Sunday, April 01, 2007

Walters on the PC

Good overview on the peripheral canal and what happened to it politically.

Dan Walters: Canal still best Delta water fix
By Dan Walters - Bee Columnist
Published 12:00 am PDT Sunday, April 1, 2007


Jerry Brown's eight-year governorship was an eclectic, often inconsistent mélange of pronouncements and actions, some of which were far-seeing -- alternative energy, for instance -- and some short-sighted and injurious, such as misreading population growth trends and virtually shutting down highway construction as unneeded.

One of Brown's better initiatives was closing a gap in the water system that had been started under his father, Pat Brown, and is the chief source of water for two-thirds of Californians. Water is captured by a dam on the Feather River at Oroville and carried to the San Joaquin Valley and Southern California via the California Aqueduct, fed by pumps at the south end of the Sacramento-San Joaquin Delta near Tracy.

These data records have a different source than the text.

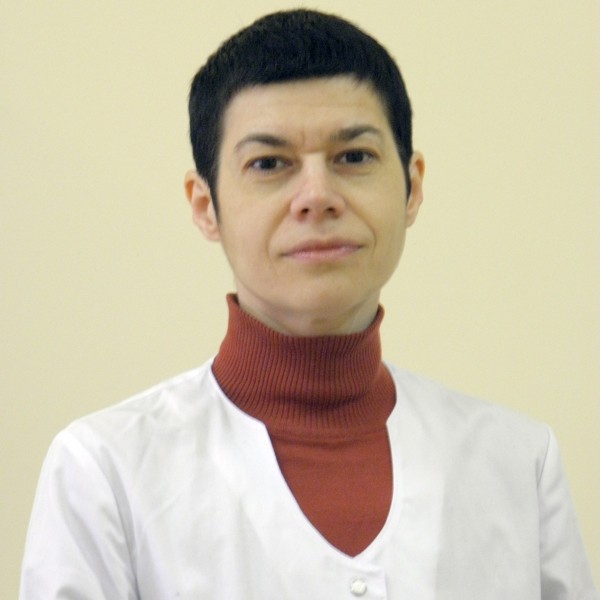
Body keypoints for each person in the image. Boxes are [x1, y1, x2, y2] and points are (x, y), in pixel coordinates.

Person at [20, 9, 598, 599]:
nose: (317, 197)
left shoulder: (519, 464)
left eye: (354, 157)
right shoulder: (104, 473)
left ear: (412, 187)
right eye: (269, 164)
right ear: (205, 205)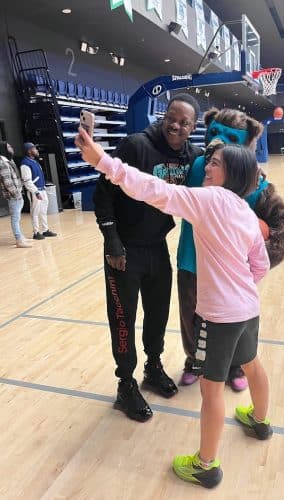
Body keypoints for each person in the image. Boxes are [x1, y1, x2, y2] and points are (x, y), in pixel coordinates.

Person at [76, 129, 272, 489]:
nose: (207, 167)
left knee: (212, 390)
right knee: (252, 363)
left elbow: (154, 189)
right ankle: (260, 420)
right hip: (248, 308)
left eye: (215, 164)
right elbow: (260, 265)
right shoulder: (245, 211)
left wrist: (103, 162)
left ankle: (205, 465)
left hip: (220, 316)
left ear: (233, 174)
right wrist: (240, 288)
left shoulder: (209, 199)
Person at [93, 94, 202, 422]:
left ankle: (153, 367)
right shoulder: (136, 146)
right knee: (124, 319)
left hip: (157, 246)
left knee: (158, 313)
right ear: (163, 115)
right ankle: (125, 384)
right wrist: (112, 242)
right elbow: (103, 194)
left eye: (184, 123)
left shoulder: (192, 156)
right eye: (172, 117)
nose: (176, 126)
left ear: (192, 128)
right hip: (123, 250)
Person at [177, 107, 264, 391]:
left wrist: (250, 275)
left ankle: (233, 364)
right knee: (191, 314)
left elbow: (270, 220)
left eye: (230, 137)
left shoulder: (250, 176)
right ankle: (194, 360)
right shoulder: (200, 164)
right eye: (215, 132)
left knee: (233, 318)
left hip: (229, 266)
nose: (220, 140)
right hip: (192, 257)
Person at [20, 143, 57, 240]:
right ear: (29, 151)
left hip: (42, 189)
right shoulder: (25, 164)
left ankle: (45, 230)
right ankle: (36, 232)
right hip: (35, 191)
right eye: (34, 148)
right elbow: (27, 181)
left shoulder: (34, 162)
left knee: (43, 211)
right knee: (35, 212)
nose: (36, 150)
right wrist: (36, 192)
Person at [0, 141, 32, 248]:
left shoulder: (10, 161)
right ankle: (19, 240)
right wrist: (16, 194)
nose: (11, 148)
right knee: (15, 218)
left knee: (17, 218)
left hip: (18, 193)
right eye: (8, 147)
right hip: (14, 196)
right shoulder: (2, 163)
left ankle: (21, 237)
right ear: (3, 149)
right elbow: (7, 182)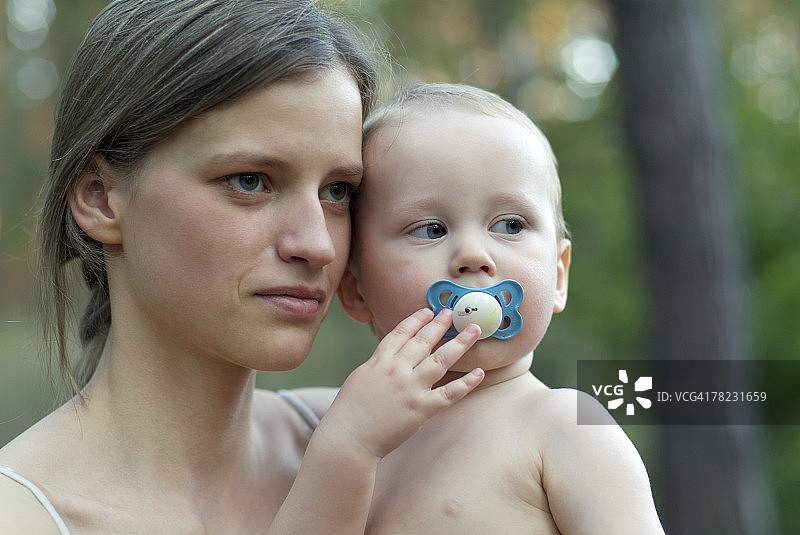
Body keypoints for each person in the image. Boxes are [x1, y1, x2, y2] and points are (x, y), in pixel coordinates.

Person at [0, 3, 486, 533]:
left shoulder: (392, 442)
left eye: (337, 192)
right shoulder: (24, 515)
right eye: (250, 181)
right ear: (100, 198)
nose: (318, 245)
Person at [337, 82, 666, 534]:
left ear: (558, 276)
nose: (473, 253)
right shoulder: (352, 442)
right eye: (431, 229)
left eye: (510, 224)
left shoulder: (564, 427)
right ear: (355, 290)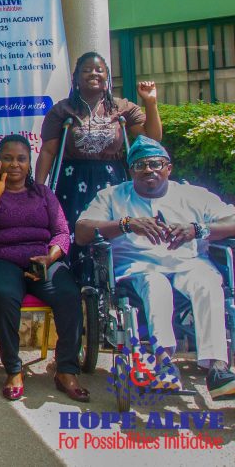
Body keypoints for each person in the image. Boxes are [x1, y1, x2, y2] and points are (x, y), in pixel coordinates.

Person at [75, 136, 235, 400]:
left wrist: (197, 230)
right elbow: (81, 232)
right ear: (130, 171)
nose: (149, 169)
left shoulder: (193, 195)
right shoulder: (113, 197)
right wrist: (126, 224)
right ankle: (164, 362)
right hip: (139, 266)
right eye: (140, 165)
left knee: (207, 282)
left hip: (188, 263)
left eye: (156, 164)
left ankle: (217, 367)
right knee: (155, 284)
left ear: (168, 168)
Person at [0, 136, 87, 402]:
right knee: (5, 295)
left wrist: (50, 257)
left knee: (68, 294)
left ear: (30, 163)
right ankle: (13, 370)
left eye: (21, 159)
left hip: (41, 260)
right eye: (7, 158)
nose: (14, 164)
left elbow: (62, 232)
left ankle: (66, 369)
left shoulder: (43, 193)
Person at [36, 51, 161, 232]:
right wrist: (40, 190)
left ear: (107, 78)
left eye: (99, 70)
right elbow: (48, 151)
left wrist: (150, 102)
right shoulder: (62, 110)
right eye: (87, 70)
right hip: (73, 179)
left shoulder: (121, 107)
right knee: (74, 228)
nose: (93, 73)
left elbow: (152, 139)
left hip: (112, 179)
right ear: (76, 79)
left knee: (111, 227)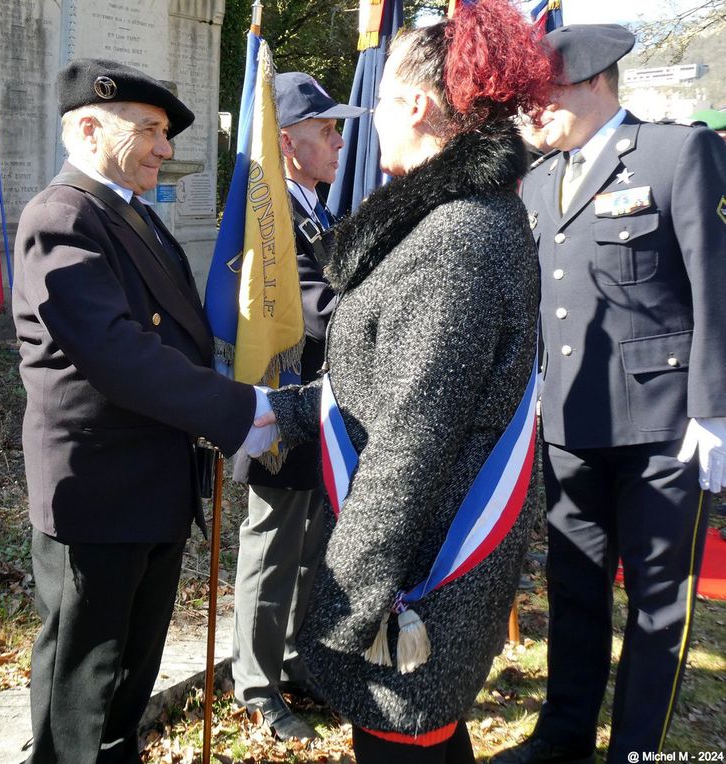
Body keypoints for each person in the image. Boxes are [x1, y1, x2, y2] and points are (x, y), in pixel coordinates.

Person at [258, 0, 551, 758]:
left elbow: (413, 437)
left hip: (416, 576)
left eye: (379, 99)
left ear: (417, 104)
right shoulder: (450, 219)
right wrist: (274, 416)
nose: (367, 121)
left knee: (405, 746)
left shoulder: (455, 236)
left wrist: (343, 606)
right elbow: (382, 381)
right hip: (410, 556)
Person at [11, 59, 277, 763]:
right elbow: (118, 352)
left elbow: (179, 340)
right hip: (98, 496)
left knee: (128, 683)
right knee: (83, 691)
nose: (166, 147)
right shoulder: (61, 216)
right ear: (91, 127)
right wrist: (241, 410)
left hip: (150, 485)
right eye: (152, 129)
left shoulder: (130, 215)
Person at [496, 25, 726, 764]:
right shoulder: (536, 179)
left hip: (665, 428)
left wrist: (715, 410)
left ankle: (638, 750)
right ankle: (562, 738)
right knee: (573, 591)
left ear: (596, 81)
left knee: (658, 606)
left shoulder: (674, 154)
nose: (530, 113)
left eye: (542, 95)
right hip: (568, 421)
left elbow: (715, 289)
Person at [229, 70, 362, 742]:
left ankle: (293, 661)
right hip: (282, 403)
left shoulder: (320, 211)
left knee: (315, 545)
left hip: (326, 409)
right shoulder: (272, 221)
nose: (339, 141)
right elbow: (318, 311)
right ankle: (255, 685)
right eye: (326, 130)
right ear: (287, 143)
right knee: (272, 548)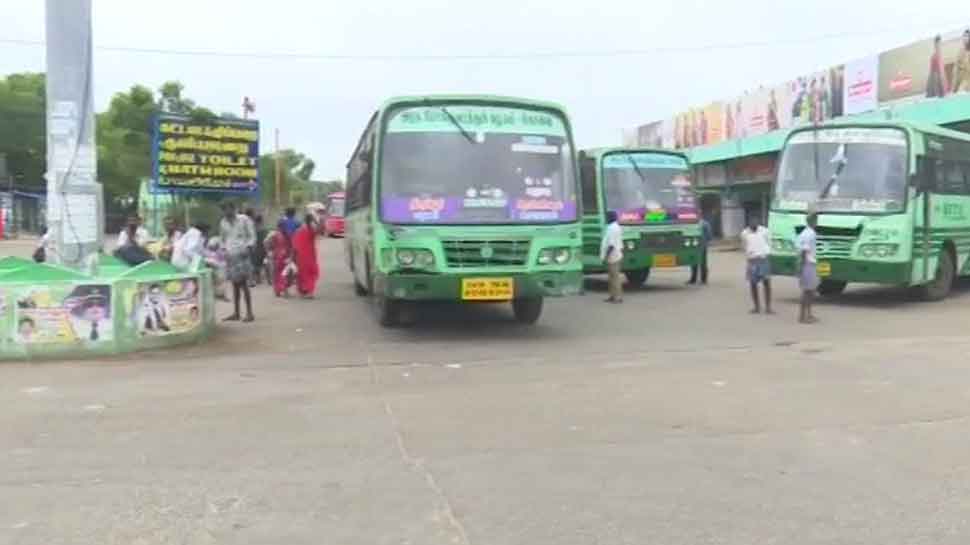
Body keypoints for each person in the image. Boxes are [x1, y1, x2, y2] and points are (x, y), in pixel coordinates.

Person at [219, 202, 257, 322]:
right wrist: (223, 250)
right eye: (224, 210)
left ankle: (250, 313)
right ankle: (236, 312)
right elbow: (222, 239)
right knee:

Pumping water out of the Delta, the younger Brown recognized, was injurious to the huge estuary's marine life by interfering with and even reversing natural flows. Therefore, he and his water director, Ron Robie, wanted to isolate the delicate ecosystem from the water transfer system by building a 44-mile-long, sloughlike channel to carry water around the Delta to the aqueduct.

Initially, the "Peripheral Canal" enjoyed support from both environmentalists and municipal and agricultural water agencies, but by the time the young governor had squeezed it through the Legislature, the comity had evaporated.